**Questions on the material:**
**1.** List every command written out in full in the Badapple setup guide.
**2.** Pick up the Badapple setup guide after its last sentence and write what comes next.

For more information about Badapple please see the following papers:

The code contained in this repo is for building and analyzing the Badapple databases. If you would like to view the code for the Badapple UI or API please visit the repos below:

For small use cases (up to 100 compounds) one can use the Badapple2 web app: https://chiltepin.health.unm.edu/badapple2.

Setup

If you would like to locally install everything (UI+API+DBs) you can clone the Badapple2-API repo and follow the local installation instructions.

If you would like to install just the DBs continue reading.

badapple_classic

If you want to setup the badapple_classic DB follow the instructions here.

badapple2

The steps below outline how one can setup the badapple2 DB.

Easy Setup

Option 1: Docker

Use this option to install a Docker image with the DB.

See the docker README file here

Option 2: PostgreSQL

Use this option to install the DB directly on your system using PostgreSQL.

  1. Follow the PostgreSQL setup instructions here
  2. Download badapple2.pgdump.
  3. Create the DB: createdb badapple2
  4. Load DB from dump file: pg_restore -O -x -v -d badapple2 badapple2.pgdump
    • Note: If you're including the "activity" table then use: pg_restore -O -x -v -d badapple2 badapple2_full.pgdump

Setup "from-scratch"

You can skip this section if you setup the DB using the steps from above

If you would like to run the entire workflow used to create the badapple2 DB, then please follow the instructions here.

Code Usage

If you'd like to run the scripts/code contained within this repository then you will need to follow the setup guidelines outlined below.

System Requirements

Code is expected to work on Linux systems.

MacOS and Windows users will need need to modify the conda environment.yml file. Make sure to follow appropriate installation guidelines for other dependencies (PostgreSQL, Docker). Please note that packages/dependencies may function differently across operating systems.

Python Setup

  1. Setup conda (see the Miniconda Site for more info)
    • (Optional) I'd recommend using the libmamba solver for faster install times, see here
  2. Install the Badapple2 environment: conda env create -f environment.yml
    • This will create a new conda env with name badapple2. If you wish, you can change the first line of environment.yml prior to the command above to change the name.

**Record extracts:**
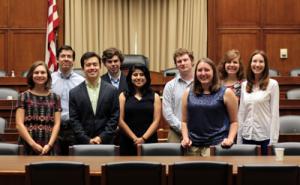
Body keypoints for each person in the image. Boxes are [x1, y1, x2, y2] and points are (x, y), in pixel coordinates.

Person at [181, 58, 238, 156]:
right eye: (199, 70)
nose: (203, 73)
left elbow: (234, 122)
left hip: (217, 147)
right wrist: (185, 138)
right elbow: (184, 121)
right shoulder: (188, 93)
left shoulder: (226, 93)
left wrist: (230, 139)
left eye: (207, 70)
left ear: (213, 72)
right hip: (192, 147)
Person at [69, 52, 119, 144]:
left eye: (95, 64)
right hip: (82, 143)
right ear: (83, 68)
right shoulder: (74, 93)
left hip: (106, 142)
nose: (92, 67)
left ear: (100, 67)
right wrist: (87, 140)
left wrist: (101, 138)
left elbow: (114, 117)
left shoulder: (112, 90)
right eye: (88, 65)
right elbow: (74, 120)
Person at [238, 50, 280, 155]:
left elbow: (275, 114)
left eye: (261, 62)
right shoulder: (244, 85)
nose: (257, 64)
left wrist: (273, 141)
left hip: (264, 137)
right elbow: (242, 113)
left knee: (264, 170)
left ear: (265, 65)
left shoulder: (273, 84)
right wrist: (239, 139)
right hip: (247, 136)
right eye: (254, 61)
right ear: (250, 64)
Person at [16, 61, 61, 155]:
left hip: (49, 144)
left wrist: (49, 145)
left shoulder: (55, 97)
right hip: (28, 143)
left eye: (43, 72)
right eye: (36, 72)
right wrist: (33, 145)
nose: (39, 75)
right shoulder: (23, 96)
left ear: (48, 76)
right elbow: (19, 124)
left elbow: (57, 124)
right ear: (31, 75)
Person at [118, 64, 161, 155]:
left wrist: (143, 139)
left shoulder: (155, 96)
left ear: (146, 77)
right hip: (128, 140)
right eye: (135, 75)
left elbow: (156, 121)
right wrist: (135, 138)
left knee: (150, 168)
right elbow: (120, 120)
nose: (138, 77)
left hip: (149, 140)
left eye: (142, 74)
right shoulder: (123, 96)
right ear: (130, 77)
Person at [51, 45, 85, 155]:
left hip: (74, 128)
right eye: (63, 56)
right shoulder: (49, 80)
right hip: (53, 128)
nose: (66, 58)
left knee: (74, 162)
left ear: (73, 60)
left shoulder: (82, 81)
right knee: (55, 162)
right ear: (57, 59)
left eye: (69, 56)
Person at [162, 48, 194, 143]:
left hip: (199, 132)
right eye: (179, 61)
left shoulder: (201, 83)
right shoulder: (170, 86)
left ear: (192, 61)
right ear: (176, 65)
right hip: (176, 133)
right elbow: (167, 113)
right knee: (173, 158)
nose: (182, 63)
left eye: (185, 60)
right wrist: (183, 129)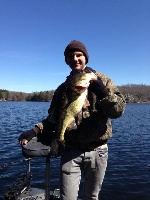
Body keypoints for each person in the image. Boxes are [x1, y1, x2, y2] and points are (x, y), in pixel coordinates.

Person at [19, 40, 126, 200]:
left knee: (92, 196)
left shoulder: (102, 80)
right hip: (70, 151)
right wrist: (35, 130)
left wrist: (102, 91)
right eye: (71, 56)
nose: (75, 58)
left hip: (98, 150)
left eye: (79, 55)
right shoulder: (63, 89)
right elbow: (54, 118)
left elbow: (118, 111)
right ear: (67, 61)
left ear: (86, 58)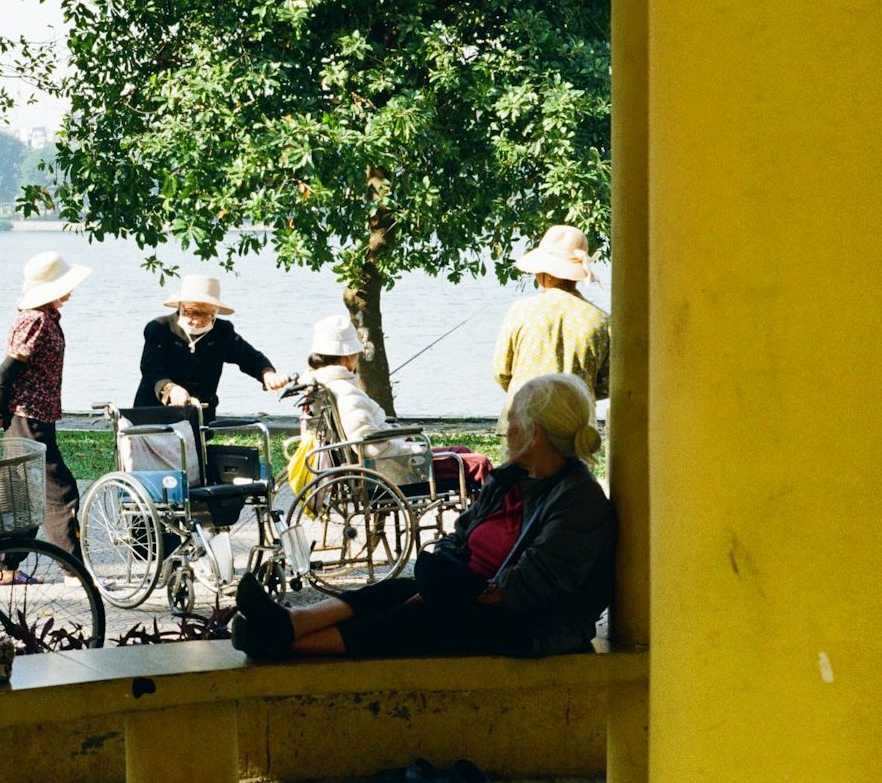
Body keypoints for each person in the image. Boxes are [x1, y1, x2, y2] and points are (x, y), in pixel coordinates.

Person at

**Task answers:**
**1.**
- createdb badapple2
- pg_restore -O -x -v -d badapple2 badapple2.pgdump
- pg_restore -O -x -v -d badapple2 badapple2_full.pgdump
- conda env create -f environment.yml

**2.**
PostgreSQL Setup

  1. Install PostgreSQL with the RDKit cartridge (requires sudo): sudo apt install postgresql-14-rdkit
  2. (Option 1) Make your user a superuser prior to DB setup:
    1. Switch to postgres user: (base) <username>@<computer>:~$ sudo -i -u postgres
    2. Make yourself a superuser: psql -c "CREATE USER <username> WITH SUPERUSER PASSWORD '<password>'"
  3. (Option 2) If you don't want to make <username> a superuser, follow the steps below:
    1. When running DB setup commands, prepend sudo -u postgres to DB setup commands. For example, instead of createdb <DB_NAME> use sudo -u postgres createdb <DB_NAME>.
    2. After setting up the DB as postgres you can grant permissions to <username> to access the DB as <username> like so:
    sudo -i -u postgres
    psql -d <DB_NAME> -c "CREATE ROLE <username> WITH LOGIN PASSWORD '<password>'"
    psql -d <DB_NAME> -c "GRANT SELECT ON ALL TABLES IN SCHEMA public TO <username>"
    psql -d <DB_NAME> -c "GRANT SELECT ON ALL SEQUENCES IN SCHEMA public TO <username>"
    psql -d <DB_NAME> -c "GRANT EXECUTE ON ALL FUNCTIONS IN SCHEMA public TO <username>"
    

Results

Part of the development of Badapple 2.0 (badapple2DB) involved comparing/analyzing several different databases. The subsections below will point you towards notebooks and workflows used for all of the major analyses within this work.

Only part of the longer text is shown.